In which lines of the data does the string "object" appear? Copy every one.
##### Data for review #####
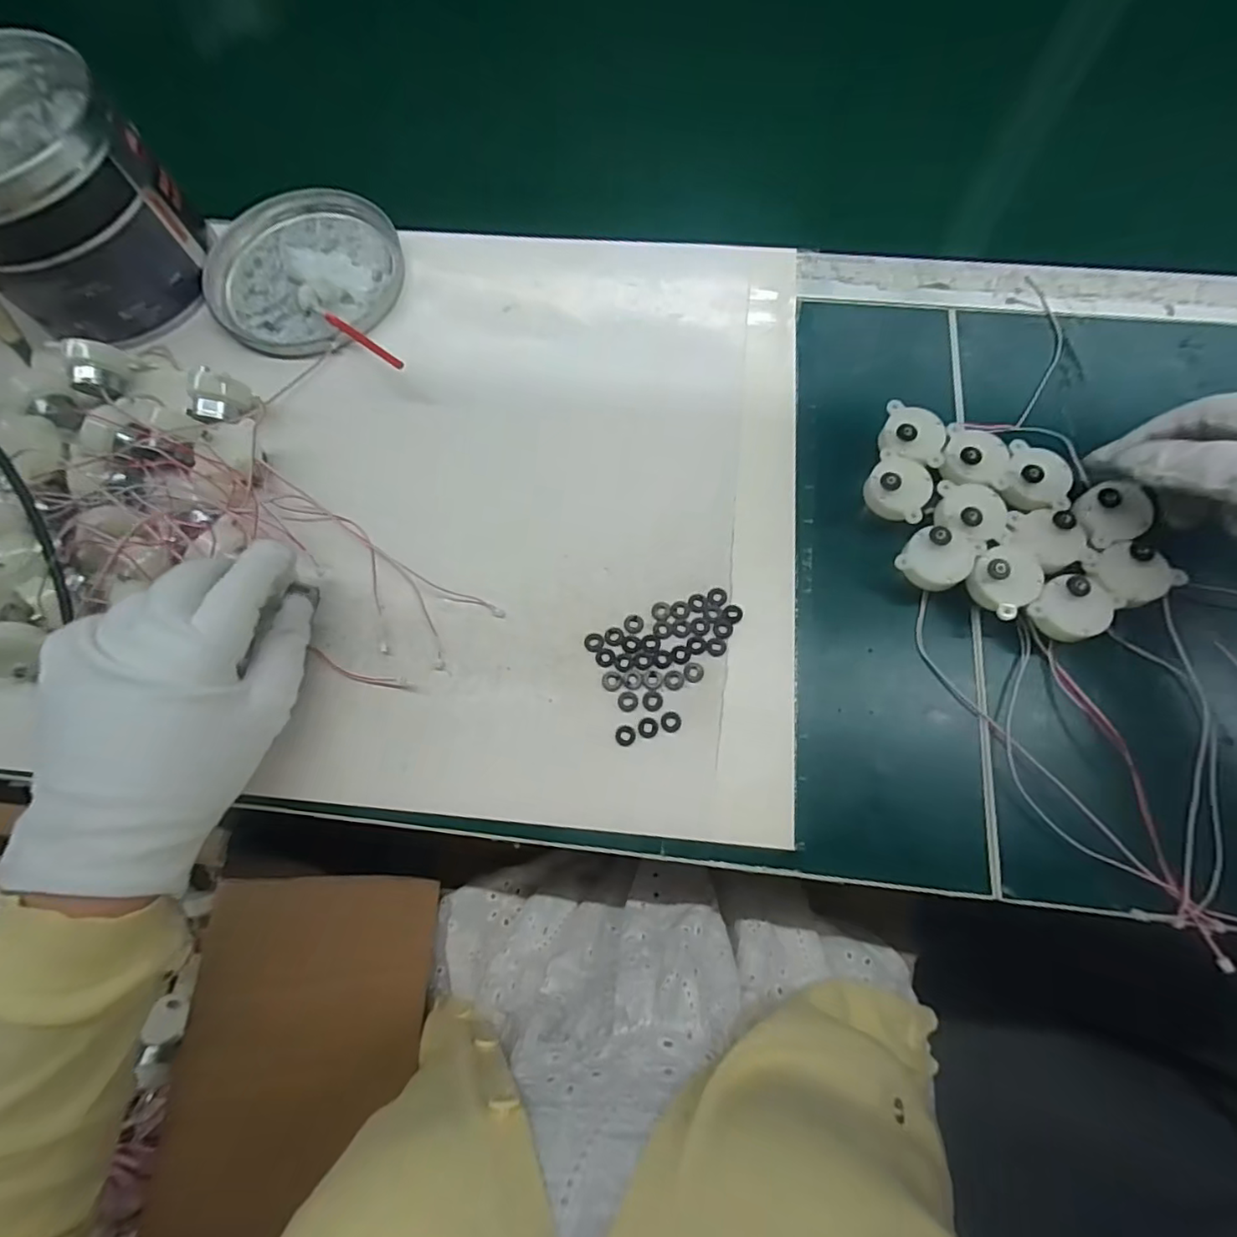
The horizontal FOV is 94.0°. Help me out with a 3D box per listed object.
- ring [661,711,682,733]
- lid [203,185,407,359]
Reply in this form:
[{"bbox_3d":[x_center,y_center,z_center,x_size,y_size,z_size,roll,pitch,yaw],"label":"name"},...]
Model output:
#####
##### Data for review #####
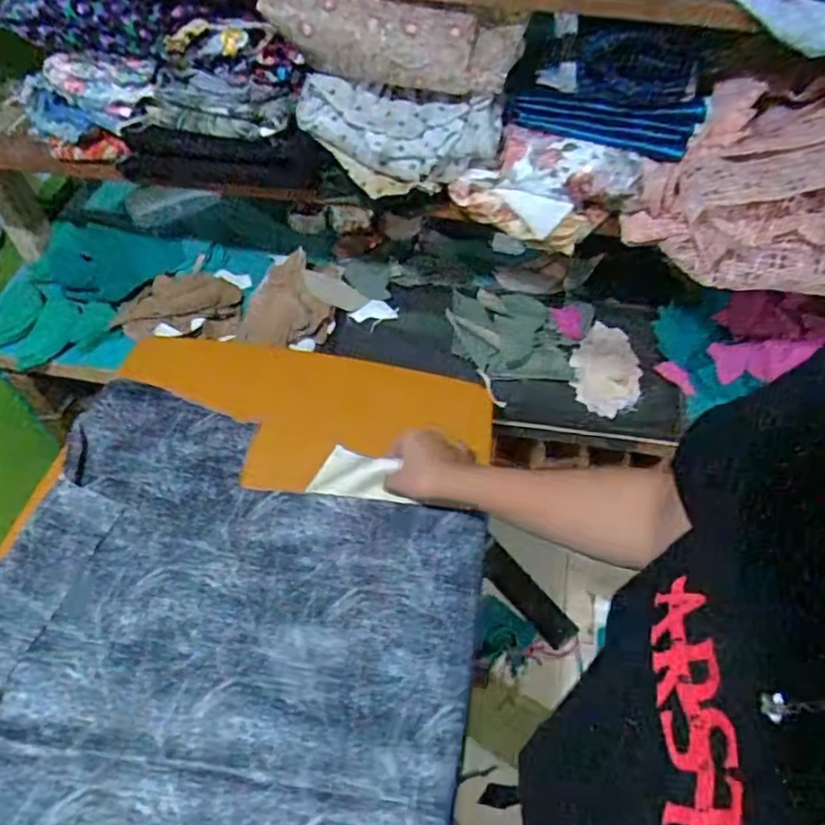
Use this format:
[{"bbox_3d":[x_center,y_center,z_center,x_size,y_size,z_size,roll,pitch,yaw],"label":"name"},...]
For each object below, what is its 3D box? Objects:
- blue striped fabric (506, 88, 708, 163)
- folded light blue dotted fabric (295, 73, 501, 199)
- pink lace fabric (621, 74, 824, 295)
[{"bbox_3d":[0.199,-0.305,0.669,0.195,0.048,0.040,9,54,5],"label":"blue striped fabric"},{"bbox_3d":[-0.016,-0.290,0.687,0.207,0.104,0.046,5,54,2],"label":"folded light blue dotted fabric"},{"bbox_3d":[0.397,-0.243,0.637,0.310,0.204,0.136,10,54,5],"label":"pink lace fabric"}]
#####
### Answer space
The horizontal FOV is 94.0°. Help me out with a 3D box per listed object.
For each object below, what is its 3D box? Objects:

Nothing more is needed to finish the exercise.